How to Get Into Debt Fast
“Yeah, right,” you’re thinking. Who’d want to get into debt fast? Well, thousands of people go to payday lenders every month and do exactly that. They have an emergency need for cash, and don’t know where to turn. All those television ads and radio commercials made it sound easy – and it is – easy to get into debt, that is.
Payday loans are small, short-term personal loans usually secured by a post-dated check or ACH withdrawal from a personal checking account. All that’s needed in most cases is a copy of your most recent paystub, and you can get payday loans fast either in person or online.
Although they are often marketed as a cash advance, payday loans are not as simple as that. If you got a cash advance directly from your employer, for example (something that almost never happens anymore, unless you are lucky enough to work for a friend or family member) he or she would simply pay you a little bit early. There would be nothing to pay back, because it’s money you’ve already earned, or will earn.

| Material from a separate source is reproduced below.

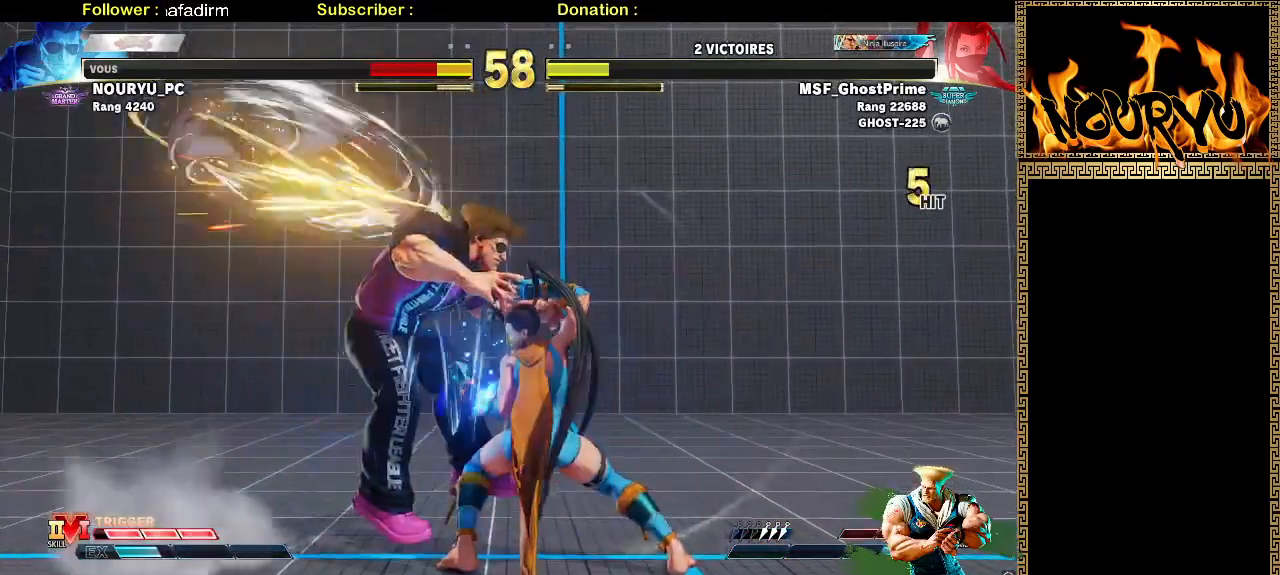
{"dt_ms": 500, "buttons": [], "left_stick": "down-left", "events": []}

With a payday loan, you’ll have to pay back the original loan amount, plus interest. “That sounds reasonable enough,” you’re thinking. While it’s true that paying back the principal plus interest is the typical arrangement for a loan of any kind, the amount of interest you’ll pay on payday loans is far higher than what you’d expect to see for any other type of lending, even high interest credit cards.
To make matters worse, most people who take out one payday loan usually end up renewing it many times, on average for about six months. In the end the interest they will have paid is often more than the original loan amount, and the costs have set them back considerably from their original financial position.
So why are people still taking out payday loans? The answer may not be simple, and there are several reasons people are still using payday loans.
The first reason is convenience. Payday lenders are spreading through neighborhoods and setting up shop right next to grocery stores, convenience stores, and liquor stores. They have longer hours than other financial institutions, and they are readily accessible online at any hour of the day.
The other reasons that payday lenders have been so successful are less clear. Many people think they don’t have good enough credit to qualify for a lower interest personal loan from a traditional lender, even in some cases when they might be eligible for a traditional loan. In addition, most people believe they will be able to pay back the loan right away, that they’ll avoid getting sucked into the cycle of debt that has made payday lenders so successful. No one wants to think it will happen to them.
As with any loan, be cautious and always read the fine print. Examine the alternatives before you take out a payday loan.